More than 30 people, including three Republican lawmakers from Baltimore County, stood at the base of the Christopher Columbus statue in Little Italy today, demanding that Mayor Bernard C. “Jack” Young protect the controversial monument, which protesters have threatened to take down.
“These people who publicly threaten to destroy these statues are not protesters. They terrorize and ruin communities, and discredit those who legitimately protest,” said Delegate Nino Mangione, whose district stretches north to the Pennsylvania line.
“If you do not like or appreciate Christopher Columbus, don’t visit this statue,” Mangione said. “Stay the hell away from it.”
Joining Mangione at the monument, located at Eastern Avenue and President Street, was state Senator Johnny Salling of southeast Baltimore County and Del. Kathy Szeliga, the House Minority Whip.
“He wasn’t perfect,” Szeliga said of Columbus. “No man is perfect, and no government is perfect. But we are to celebrate men and women, warts and all.”
Also on hand was former Democratic city Senator John A. Pica Jr., who chairs Baltimore’s 129-year-old Columbus Day festival.
Pica announced that two unarmed security guards would be placed near the statue on 24-hour surveillance duties starting tomorrow, noting that the guards had been instructed to contact Pica and Baltimore City Police, “who have been made aware of this.”
Amid a surge of Black Lives Matter protests following the death of George Floyd at the hands of Minneapolis police, scores of monuments across the country with ties to slavery, White supremacy and the genocide of Native Americans have been toppled and destroyed by protesters or removed by local leaders.
Last week, the group Baltimore Bloc issued a public warning to Mayor Young, saying on Twitter that if he does not take down the city’s three Columbus statues, he risks “leaving it up to The People.”
Today Mangione and Szeliga said they sent one letter to Young, asking that he prevent the statues from being taken down, and another to Maryland Gov. Larry Hogan, asking that he send in the National Guard to protect the monuments if Young does not act.
(Young’s office did not respond to a request for comment.

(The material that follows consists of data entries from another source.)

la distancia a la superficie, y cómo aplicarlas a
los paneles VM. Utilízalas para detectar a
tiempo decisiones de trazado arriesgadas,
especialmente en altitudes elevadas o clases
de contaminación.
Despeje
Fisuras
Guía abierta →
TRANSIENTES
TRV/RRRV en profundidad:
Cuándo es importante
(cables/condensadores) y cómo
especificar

A spokesman for Hogan said he “has no response at this time.”)
Behind the designated speakers were dozens of monument supporters lined up next to the statue, many of them wearing scarves that read “Roma Sausage & Meatballs.”
Justin Pecora, vice president of Roma Sausage, called the taking down of statues “extremism” that should be stopped.

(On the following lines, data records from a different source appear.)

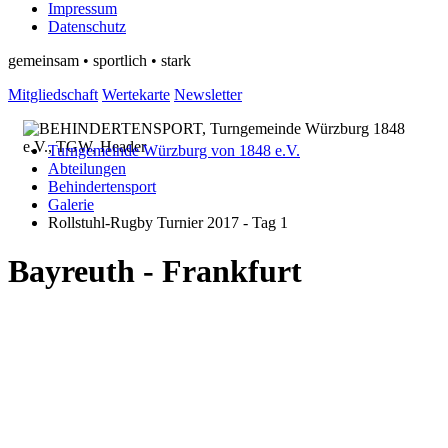
Impressum
Datenschutz
gemeinsam • sportlich • stark
Mitgliedschaft
Wertekarte
Newsletter
Turngemeinde Würzburg von 1848 e.V.
Abteilungen
Behindertensport
Galerie
Rollstuhl-Rugby Turnier 2017 - Tag 1
Bayreuth - Frankfurt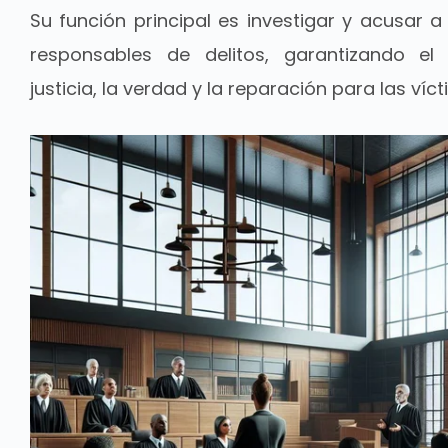
Su función principal es investigar y acusar a
responsables de delitos, garantizando e
justicia, la verdad y la reparación para las víc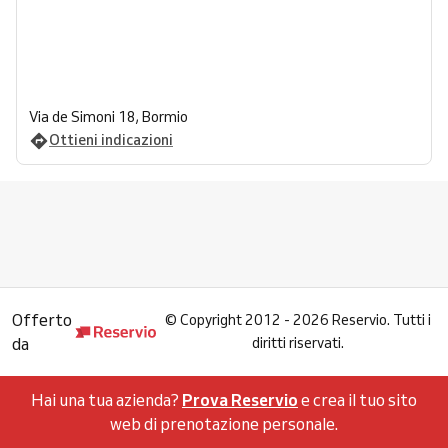
Via de Simoni 18, Bormio
Ottieni indicazioni
Offerto
©
Copyright 2012 - 2026 Reservio. Tutti i
da
diritti riservati.
Hai una tua azienda?
Prova Reservio
e crea il tuo sito
web di prenotazione personale.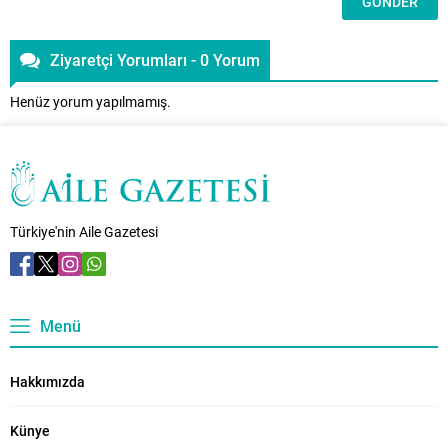
Ziyaretçi Yorumları - 0 Yorum
Henüz yorum yapılmamış.
Türkiye'nin Aile Gazetesi
Menü
Hakkımızda
Künye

“For all us as Italian Americans, Columbus is an icon,” Pecora said. “They say he didn’t actually discover America, but he was the first one who connected the Old World to America, and we’re proud of that.”
“Move to Canada!”
But those calling for tributes to the 15th Century navigator to be removed point to racist behavior, including Columbus treatment of indigenous people upon his arrival to North America, enslaving them and dissuading rebellion by parading dismembered bodies through the streets.
When a reporter asked about this history, one man in the crowd shouted, “Move to Canada!”
Away from the television cameras and speakers, three protesters stood and held signs in opposition to the statue.
“A hero in one era may become a villain in the next as our historic knowledge expands, our values evolve,” read the sign held by Sarah Nguyen, who lives in the apartment building next to the statue.
Pica, speaking to a reporter, offered an elaborate defense of the Genoese navigator.
“There are a lot of naysayers of Columbus, but the first criticism of Columbus came from the Ku Klux Klan in the 1930s, because they didn’t like Catholics,” he said. “Since then there has been a lot of criticism, but it’s not based on any evidence. The only evidence is a dossier compiled by the man who sought to remove Columbus and replace him.”
Reached after the news conference, Ashley Minner, an enrolled member of the Lumbee tribe, said Columbus’ brutal treatment of indigenous people is well documented and questioned why a man at the news conference would say “All Lives Matter” while defending Columbus.
“There are many wonderful Italian figures all of us could hold in high esteem. Pick another hero,” said Minner, an artist and scholar who is a professor of the practice at the University of Maryland, Baltimore County.
“How can those who actually believe ‘all lives matter’ defend or celebrate a murderer, rapist, and slaver?” she said.
“Baltimore’s American Indian community, like its Italian American community, was formed by folks who migrated to this city seeking work and a better quality of life,” Minner continued. “Our people suffered similar indignities in the transition. We have a lot in common – more that should unite us than what divides us.”
“We urge mayor to take action”
The next move for statue opponents is unclear, but Baltimore Bloc indicated they are not backing down.
In a statement provided to The Brew, the organization said that it stands in support of people who aim to take down statues “glorifying white supremacists.”
“We urge the mayor and other politicians to take action before any of our young black and brown kinfolk take matters into their own hands,” the group said.
“Doing so would ensure the safety of our kinfolk who risk being targeted by violent Baltimore police officers and their racist vigilante sympathizes who have already been making threats of violence against us.”